WHAT THE TASK REQUIRES
Quote the records exactly, starting at the first line and stopping after the line with "Denní dávku rozdělte"; skip the pictures.

EXERCISE DATA
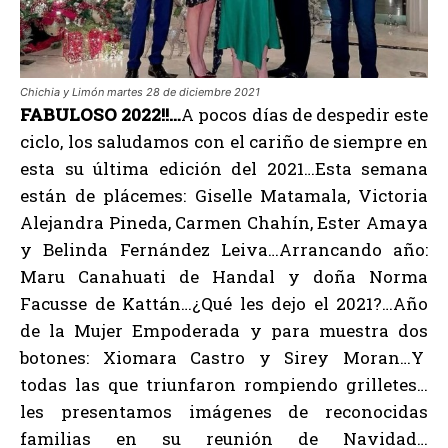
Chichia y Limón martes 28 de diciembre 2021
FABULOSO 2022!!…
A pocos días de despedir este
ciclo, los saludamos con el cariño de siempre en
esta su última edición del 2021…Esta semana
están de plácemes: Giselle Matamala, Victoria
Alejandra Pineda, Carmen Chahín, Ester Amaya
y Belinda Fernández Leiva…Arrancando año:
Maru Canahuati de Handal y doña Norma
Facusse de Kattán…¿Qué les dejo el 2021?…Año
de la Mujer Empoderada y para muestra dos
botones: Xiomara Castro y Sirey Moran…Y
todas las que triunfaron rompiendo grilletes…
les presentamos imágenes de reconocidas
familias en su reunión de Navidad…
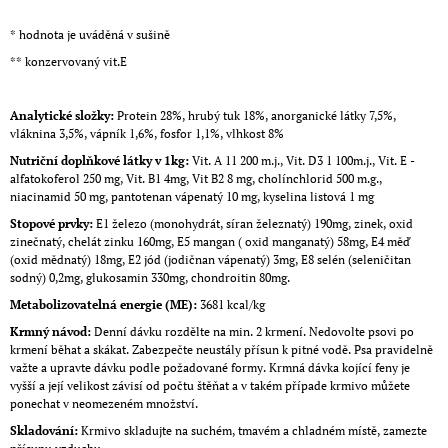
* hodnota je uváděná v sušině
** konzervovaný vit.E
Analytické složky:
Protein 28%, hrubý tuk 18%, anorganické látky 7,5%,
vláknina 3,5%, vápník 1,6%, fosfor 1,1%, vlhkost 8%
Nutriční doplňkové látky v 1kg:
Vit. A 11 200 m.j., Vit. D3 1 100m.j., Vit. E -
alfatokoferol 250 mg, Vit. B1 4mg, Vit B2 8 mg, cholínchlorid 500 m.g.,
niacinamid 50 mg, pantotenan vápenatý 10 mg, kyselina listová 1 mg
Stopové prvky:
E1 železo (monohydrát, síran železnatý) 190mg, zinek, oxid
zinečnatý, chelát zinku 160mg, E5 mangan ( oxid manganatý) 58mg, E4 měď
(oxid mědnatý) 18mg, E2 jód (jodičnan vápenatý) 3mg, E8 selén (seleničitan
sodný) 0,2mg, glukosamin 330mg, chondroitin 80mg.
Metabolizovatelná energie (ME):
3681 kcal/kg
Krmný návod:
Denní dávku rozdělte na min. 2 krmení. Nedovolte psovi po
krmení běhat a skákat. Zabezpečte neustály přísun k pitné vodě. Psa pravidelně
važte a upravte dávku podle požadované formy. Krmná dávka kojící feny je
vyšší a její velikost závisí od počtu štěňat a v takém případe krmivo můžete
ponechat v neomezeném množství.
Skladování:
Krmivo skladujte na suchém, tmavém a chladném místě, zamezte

ANSWER
Chichia y Limón martes 28 de diciembre 2021
FABULOSO 2022!!…
A pocos días de despedir este
ciclo, los saludamos con el cariño de siempre en
esta su última edición del 2021…Esta semana
están de plácemes: Giselle Matamala, Victoria
Alejandra Pineda, Carmen Chahín, Ester Amaya
y Belinda Fernández Leiva…Arrancando año:
Maru Canahuati de Handal y doña Norma
Facusse de Kattán…¿Qué les dejo el 2021?…Año
de la Mujer Empoderada y para muestra dos
botones: Xiomara Castro y Sirey Moran…Y
todas las que triunfaron rompiendo grilletes…
les presentamos imágenes de reconocidas
familias en su reunión de Navidad…
* hodnota je uváděná v sušině
** konzervovaný vit.E
Analytické složky:
Protein 28%, hrubý tuk 18%, anorganické látky 7,5%,
vláknina 3,5%, vápník 1,6%, fosfor 1,1%, vlhkost 8%
Nutriční doplňkové látky v 1kg:
Vit. A 11 200 m.j., Vit. D3 1 100m.j., Vit. E -
alfatokoferol 250 mg, Vit. B1 4mg, Vit B2 8 mg, cholínchlorid 500 m.g.,
niacinamid 50 mg, pantotenan vápenatý 10 mg, kyselina listová 1 mg
Stopové prvky:
E1 železo (monohydrát, síran železnatý) 190mg, zinek, oxid
zinečnatý, chelát zinku 160mg, E5 mangan ( oxid manganatý) 58mg, E4 měď
(oxid mědnatý) 18mg, E2 jód (jodičnan vápenatý) 3mg, E8 selén (seleničitan
sodný) 0,2mg, glukosamin 330mg, chondroitin 80mg.
Metabolizovatelná energie (ME):
3681 kcal/kg
Krmný návod:
Denní dávku rozdělte na min. 2 krmení. Nedovolte psovi po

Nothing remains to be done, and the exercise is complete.